Крепкий организм победоносно выдержал продолжительную, упорную и неуступчивую борьбу, но победа купилась, однако ж, не дешевою ценою для надломленного и без того здоровья. После опасного кризиса стали возвращаться крепость и энергия, но тихо, слабо и постепенно. Вместе с возвращавшимся здоровьем явилась и прежняя потребность деятельности, удовлетворить которую, конечно, не могли только что пробивавшиеся силы. Больной капризничал и раздражался каждой мелочью; сильно доставалось тогда даже самому всесильному фавориту Данилычу за каждый почти доклад по всякому делу, в котором царь постоянно находил медленность, нерадение и тайные происки бородачей. Немало крепких окриков тоже вынесла и дорогая Катеринушка с своим ровным, невозмутимым характером. Но, спокойно выдерживая от мужа запальчивые вспышки, Катеринушка вместе с тем приобретала все более и более влияния над волею государя. Совершенно незаметно, с часу на час, несокрушимая до того энергия царя под гнетом недугов стала подчиняться сдержанному и ласковому характеру жены.
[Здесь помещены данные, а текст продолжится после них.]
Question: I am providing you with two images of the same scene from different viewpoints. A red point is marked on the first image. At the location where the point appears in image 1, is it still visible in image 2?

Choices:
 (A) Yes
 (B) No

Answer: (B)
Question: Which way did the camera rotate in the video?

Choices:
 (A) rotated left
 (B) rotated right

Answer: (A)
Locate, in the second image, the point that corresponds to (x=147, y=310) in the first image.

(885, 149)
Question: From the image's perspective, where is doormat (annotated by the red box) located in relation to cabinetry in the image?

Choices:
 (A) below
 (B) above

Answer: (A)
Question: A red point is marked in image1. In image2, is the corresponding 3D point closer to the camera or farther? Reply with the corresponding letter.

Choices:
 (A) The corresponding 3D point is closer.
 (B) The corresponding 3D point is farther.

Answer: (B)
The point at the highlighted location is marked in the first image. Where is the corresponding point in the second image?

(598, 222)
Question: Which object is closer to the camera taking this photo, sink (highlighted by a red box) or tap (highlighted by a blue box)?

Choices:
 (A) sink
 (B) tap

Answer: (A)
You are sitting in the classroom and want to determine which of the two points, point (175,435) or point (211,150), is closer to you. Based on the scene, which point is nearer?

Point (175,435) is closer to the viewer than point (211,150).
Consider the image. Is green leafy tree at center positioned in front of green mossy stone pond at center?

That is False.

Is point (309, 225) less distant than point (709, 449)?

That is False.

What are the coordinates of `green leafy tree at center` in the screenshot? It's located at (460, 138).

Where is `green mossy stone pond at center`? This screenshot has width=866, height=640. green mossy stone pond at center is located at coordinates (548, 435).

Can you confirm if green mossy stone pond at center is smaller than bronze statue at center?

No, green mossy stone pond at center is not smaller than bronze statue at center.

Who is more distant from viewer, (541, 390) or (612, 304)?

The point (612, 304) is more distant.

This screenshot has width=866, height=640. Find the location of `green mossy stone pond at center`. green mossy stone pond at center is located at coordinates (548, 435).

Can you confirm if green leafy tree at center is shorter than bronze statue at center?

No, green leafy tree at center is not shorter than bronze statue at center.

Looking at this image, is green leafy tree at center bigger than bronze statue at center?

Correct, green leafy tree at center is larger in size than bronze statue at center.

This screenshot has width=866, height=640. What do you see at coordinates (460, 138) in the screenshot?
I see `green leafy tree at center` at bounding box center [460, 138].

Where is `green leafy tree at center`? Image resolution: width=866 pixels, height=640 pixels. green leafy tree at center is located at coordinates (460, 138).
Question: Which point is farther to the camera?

Катеринушка, ясно понимая свои интересы, пользовалась своим влиянием во всю его ширину, но не выказывала его напоказ, не била им ни самолюбия государя, ни самолюбия приближенных, которые, напротив, почти всегда находили в ней добрую заступницу и печальницу. Наступало критическое время, когда неизбежно должен был выставиться вопрос об обеспечении в будущем ее положения, о постановке ее твердою ногою на той высоте, где она была бы недоступна для всех тех, кто стоял теперь впереди. Необходимо было, главным образом, отстранить права царевича с его сыном; и от этой цели она, а еще более ее верный и постоянный советник Данилыч не уклонились ни разу. С удивительным искусством, как будто помимо воли и участия, отцу без перерыва стали выставляться недостатки наследника-сына именно в тех красках, которые всего более должны были его отдалить от отца.